Andy Emler Megaoctet, Présences d’Esprits
Andy Emler Megaoctet, Présences d’Esprits
Créée pour favoriser la rencontre entre les orchestres de plus de huit musiciens, l’association Grands Formats s’est imposée comme une agora revendicative et créative où se croisent les figures du jazz hexagonal pensé en collectif. Parmi elles, deux personnalités, Andy Emler et Jean-Rémy Guédon ont uni leurs forces le temps d’une création. Enregistré au fameux studio 105 de la Maison Ronde, Présences d’Esprits rassemble les neuf instrumentistes du MegaOctet et les huit d’Archimusic. Cette fusion, scellée par la plume d’Emler, a tous les attributs de la friandise.
S’y ajoute l’électron libre Elise Caron, parfait liant entre ces deux formations auxquelles elle a tant donné (elle a déjà croisé la route du MegaOctet, et occupait le cœur des Sade Songs d’Archimusic). Sa voix-instrument distille à foison humour et folie douce, entre babil d’origine incontrôlée et éclats burlesques. Ainsi, dans les deux parties d’« Un certain malaise », entre les échanges incessants des batteurs, du groove de David Pouradier-Duteil aux envolées coloristes d’Eric Echampard, Elise Caron souffle sur les braises d’un cénacle vociférant.
La disposition en miroir, de part et d’autre du pianiste, choisie pour les deux formations jointes par leurs rythmiques respectives, évoque une de ces séances houleuses du parlement britannique où une folie soudaine s’empare des esprits sans écorner leur flegme légendaire. On aurait pu redouter que cette infinie palette de timbres s’avère indigeste, à l’instar de ces crèmes chantilly sucrées qui vous alourdissent l’estomac dès le premier regard ; ce serait méconnaître le maître-queux, capable de transformer en mousseline la sauce la plus riche.
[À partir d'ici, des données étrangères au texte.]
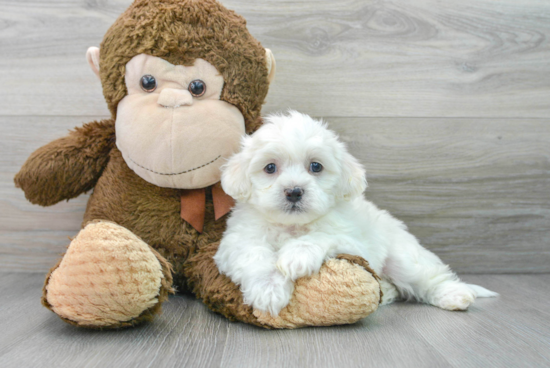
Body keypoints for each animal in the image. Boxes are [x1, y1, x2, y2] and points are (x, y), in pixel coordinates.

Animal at [213, 110, 498, 316]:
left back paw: (454, 295)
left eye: (316, 166)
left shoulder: (353, 242)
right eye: (270, 167)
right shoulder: (236, 243)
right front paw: (269, 290)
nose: (294, 191)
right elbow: (256, 255)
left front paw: (297, 255)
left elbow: (322, 236)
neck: (292, 226)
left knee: (427, 277)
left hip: (403, 258)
Sur les cinq titres de l’album, un seul provient du répertoire du MegaOctet, le reste ayant été imaginé pour l’occasion afin d’amalgamer les forces en puissance. « Mirrors », un hommage à Zawinul (sur E Total), ne se contente pas ici de s’adjoindre Archimusic : Présences d’Esprits est une formation à part entière, qui compte dix-huit membres et possède son identité propre. Un axiome asséné dès « Le principe d’Archimeg » et sa formidable discussion entre les contrebassistes Claude Tchamitchian et Yves Rousseau. Ce subtil agencement des timbres joue à la fois sur l’échange permanent entre orchestres et sur une spatialisation aux dimensions mouvantes. C’est legroupe qui intéresse Emler, et sa conception de l’album tient du choix éditorial. Histoire d’exposer au mieux ce nuancier, les tentations individuelles qu’on percevait dans le concert de Radio France (organisé par Xavier Prévost dans son regretté « Jazz sur le Vif », rayé de la grille par la nouvelle direction de France Musique), sont gommées au profit du creuset. Emler s’y est lui-même fondu afin de laisser libre cours à la dynamique d’ensemble. Et l’auditeur se laisse aller à un enthousiasme gourmand face à cette densité fougueuse, dont chaque détail est admirablement rendu par le savoir-faire reconnu des techniciens de Radio France.
Subsiste un regret teinté d’inquiétude : qu’adviendra-t-il de ces concerts à la Maison de la Radio après la suppression, en juin, du Bureau du Jazz ? Présences d’esprits, ce bijou 18 carats proposé par l’orfèvre Emler et le label Signature n’en est que plus précieux. Reste à souhaiter qu’il ne reste pas dans l’histoire comme le dernier disque de jazz enregistré dans un studio d’une radio publique.